No matter what level of opt-in you choose, always include removal instructions in every message. It is favorable to include a line at the beginning explaining when/how the recipient opted in to the list and directions on how to be removed from the list. If you have the technology to do so, it is also a nice touch to tell recipients when and how they agreed to receive email from you (Submit buttons, after all, are not the highlight of one’s day. A lot of people will forget they asked for information.).

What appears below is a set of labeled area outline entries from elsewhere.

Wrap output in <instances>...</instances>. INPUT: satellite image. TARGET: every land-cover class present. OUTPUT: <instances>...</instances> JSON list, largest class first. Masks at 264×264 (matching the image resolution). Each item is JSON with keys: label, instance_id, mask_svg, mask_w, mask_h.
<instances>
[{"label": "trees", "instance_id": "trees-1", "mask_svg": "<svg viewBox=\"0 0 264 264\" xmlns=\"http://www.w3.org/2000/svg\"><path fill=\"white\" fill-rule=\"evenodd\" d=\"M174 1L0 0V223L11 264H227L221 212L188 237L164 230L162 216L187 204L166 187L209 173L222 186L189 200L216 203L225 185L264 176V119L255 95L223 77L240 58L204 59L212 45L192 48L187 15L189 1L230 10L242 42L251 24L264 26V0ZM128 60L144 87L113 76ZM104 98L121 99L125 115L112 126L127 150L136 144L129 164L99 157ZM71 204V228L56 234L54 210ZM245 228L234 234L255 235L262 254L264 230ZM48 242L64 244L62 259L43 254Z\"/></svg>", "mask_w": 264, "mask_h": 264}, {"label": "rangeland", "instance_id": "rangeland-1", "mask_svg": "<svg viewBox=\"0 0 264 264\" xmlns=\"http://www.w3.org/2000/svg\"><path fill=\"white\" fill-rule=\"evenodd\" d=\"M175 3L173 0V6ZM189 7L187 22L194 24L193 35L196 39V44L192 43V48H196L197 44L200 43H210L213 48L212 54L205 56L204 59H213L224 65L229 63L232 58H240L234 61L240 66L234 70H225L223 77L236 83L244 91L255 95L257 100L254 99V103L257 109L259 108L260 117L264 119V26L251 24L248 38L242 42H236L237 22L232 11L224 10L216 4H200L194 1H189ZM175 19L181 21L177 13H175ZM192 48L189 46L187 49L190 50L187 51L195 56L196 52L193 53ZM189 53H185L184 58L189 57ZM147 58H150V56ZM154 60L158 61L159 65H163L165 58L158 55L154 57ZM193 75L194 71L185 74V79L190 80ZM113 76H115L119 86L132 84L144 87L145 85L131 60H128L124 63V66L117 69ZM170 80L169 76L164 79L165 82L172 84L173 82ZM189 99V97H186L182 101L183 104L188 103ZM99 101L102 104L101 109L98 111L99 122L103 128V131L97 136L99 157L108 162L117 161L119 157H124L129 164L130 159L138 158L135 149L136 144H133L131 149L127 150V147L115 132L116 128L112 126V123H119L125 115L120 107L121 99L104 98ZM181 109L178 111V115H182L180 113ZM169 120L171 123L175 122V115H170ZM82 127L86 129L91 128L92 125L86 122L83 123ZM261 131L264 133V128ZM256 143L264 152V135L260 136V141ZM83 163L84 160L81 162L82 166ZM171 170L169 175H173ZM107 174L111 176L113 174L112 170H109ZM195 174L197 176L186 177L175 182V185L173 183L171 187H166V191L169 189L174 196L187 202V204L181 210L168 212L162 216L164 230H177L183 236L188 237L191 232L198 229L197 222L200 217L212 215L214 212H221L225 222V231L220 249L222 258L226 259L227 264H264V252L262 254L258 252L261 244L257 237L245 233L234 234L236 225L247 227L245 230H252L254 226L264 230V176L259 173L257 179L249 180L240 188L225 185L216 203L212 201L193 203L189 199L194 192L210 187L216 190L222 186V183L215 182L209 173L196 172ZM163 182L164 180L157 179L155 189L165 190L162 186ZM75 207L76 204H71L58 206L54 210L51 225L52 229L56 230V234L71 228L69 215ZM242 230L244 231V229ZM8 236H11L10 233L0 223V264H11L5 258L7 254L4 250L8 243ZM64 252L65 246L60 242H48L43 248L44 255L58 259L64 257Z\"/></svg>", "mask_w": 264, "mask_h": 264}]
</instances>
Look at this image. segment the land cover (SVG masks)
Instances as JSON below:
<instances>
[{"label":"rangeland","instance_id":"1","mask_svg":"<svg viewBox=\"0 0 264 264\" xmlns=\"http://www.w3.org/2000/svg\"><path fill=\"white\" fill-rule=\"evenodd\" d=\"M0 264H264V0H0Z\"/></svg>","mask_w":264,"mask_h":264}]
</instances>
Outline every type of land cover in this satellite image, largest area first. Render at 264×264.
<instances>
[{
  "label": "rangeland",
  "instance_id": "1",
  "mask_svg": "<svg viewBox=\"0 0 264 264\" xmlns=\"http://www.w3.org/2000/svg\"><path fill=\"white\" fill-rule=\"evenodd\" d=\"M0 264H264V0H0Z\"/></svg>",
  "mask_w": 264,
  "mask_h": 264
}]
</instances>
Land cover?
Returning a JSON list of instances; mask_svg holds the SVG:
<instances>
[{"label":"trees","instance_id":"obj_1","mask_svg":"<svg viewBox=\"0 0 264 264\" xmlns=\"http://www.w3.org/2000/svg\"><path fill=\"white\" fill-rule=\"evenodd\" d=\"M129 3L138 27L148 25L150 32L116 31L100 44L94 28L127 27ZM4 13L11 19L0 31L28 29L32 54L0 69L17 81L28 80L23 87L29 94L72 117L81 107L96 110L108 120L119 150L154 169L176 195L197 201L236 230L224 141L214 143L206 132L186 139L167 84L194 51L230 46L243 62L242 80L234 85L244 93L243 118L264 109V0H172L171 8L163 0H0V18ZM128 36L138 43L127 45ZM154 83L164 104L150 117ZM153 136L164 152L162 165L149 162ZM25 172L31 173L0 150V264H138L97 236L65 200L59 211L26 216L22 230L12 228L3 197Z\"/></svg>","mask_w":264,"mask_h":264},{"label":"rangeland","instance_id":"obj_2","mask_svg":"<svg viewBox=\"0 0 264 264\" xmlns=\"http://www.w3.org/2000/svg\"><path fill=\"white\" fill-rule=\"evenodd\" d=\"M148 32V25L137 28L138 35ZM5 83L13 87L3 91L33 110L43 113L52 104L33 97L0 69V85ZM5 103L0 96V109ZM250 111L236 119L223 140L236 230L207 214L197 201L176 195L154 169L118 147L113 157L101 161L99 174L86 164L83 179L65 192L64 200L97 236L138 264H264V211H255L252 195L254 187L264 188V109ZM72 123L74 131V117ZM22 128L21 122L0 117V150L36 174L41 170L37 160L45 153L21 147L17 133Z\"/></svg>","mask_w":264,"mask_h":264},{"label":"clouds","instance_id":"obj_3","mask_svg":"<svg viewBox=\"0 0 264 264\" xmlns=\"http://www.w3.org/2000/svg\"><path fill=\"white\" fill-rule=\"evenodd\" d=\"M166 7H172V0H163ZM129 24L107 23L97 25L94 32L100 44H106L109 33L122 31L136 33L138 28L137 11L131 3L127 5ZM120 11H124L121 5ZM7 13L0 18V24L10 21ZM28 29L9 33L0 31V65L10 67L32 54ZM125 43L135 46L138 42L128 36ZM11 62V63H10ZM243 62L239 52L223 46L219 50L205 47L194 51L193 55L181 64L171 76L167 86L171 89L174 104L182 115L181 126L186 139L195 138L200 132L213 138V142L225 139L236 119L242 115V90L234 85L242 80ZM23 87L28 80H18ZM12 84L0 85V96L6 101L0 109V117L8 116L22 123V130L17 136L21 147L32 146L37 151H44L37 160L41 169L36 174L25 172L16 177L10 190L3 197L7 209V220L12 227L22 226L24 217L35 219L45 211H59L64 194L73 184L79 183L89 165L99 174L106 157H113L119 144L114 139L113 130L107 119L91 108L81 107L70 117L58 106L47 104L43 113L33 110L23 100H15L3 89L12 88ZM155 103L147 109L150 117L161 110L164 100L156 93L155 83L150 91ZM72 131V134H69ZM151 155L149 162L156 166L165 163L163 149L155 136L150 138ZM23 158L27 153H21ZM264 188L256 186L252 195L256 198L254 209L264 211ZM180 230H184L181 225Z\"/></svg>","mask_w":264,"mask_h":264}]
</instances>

It is also critical that your removal system work – preferably automatically. Customers become exponentially frustrated (and sometimes hostile) if their remove requests bounce back to them or end up in an ineffectual black hole. A faulty remove address also makes you a candidate for spam complaints.
With an opt-out email list, recipients must take some action in order to be excluded from the distribution list. A common method of populating opt-out email lists is to include a pre-checked box on a registration or other submission form. Unless the submitter notices the checked box and un-checks it, (s)he has given permission to be added to an email list. A few Websites write their Privacy statements in such a way that new customers/subscribers are automatically added to various lists unless they adjust their user profiles or notify the site they wish to be removed from the list.
While pre-checked boxes and “opt-out” Privacy statements are unpopular, the third method of developing an opt-out email list is opposed most vehemently. Using this method, email addresses are indiscriminately gathered from a variety of sources. Once the list is harvested, commercial messages are sent without the prior permission of the recipients. If a recipient wants to receive no more messages, he/she must take action to have his/her email address removed from the list. Usually, this is done through an “unsubscribe” or “remove” email address found in the text of the mailing. In theory, an unwilling recipient sends a message to the unsubscribe address to be removed from future mailings.
In practice, email appearing to be opt-out is often the work of an intentional spammer. The spammer gives the illusion of opt-out by including an inoperable remove address. Worse yet, some use remove requests as evidence of “live” addresses where more spam can be sent. Because of opt-out’s negative association, legitimate marketers almost universally prefer and use an opt-in method for their direct email campaigns.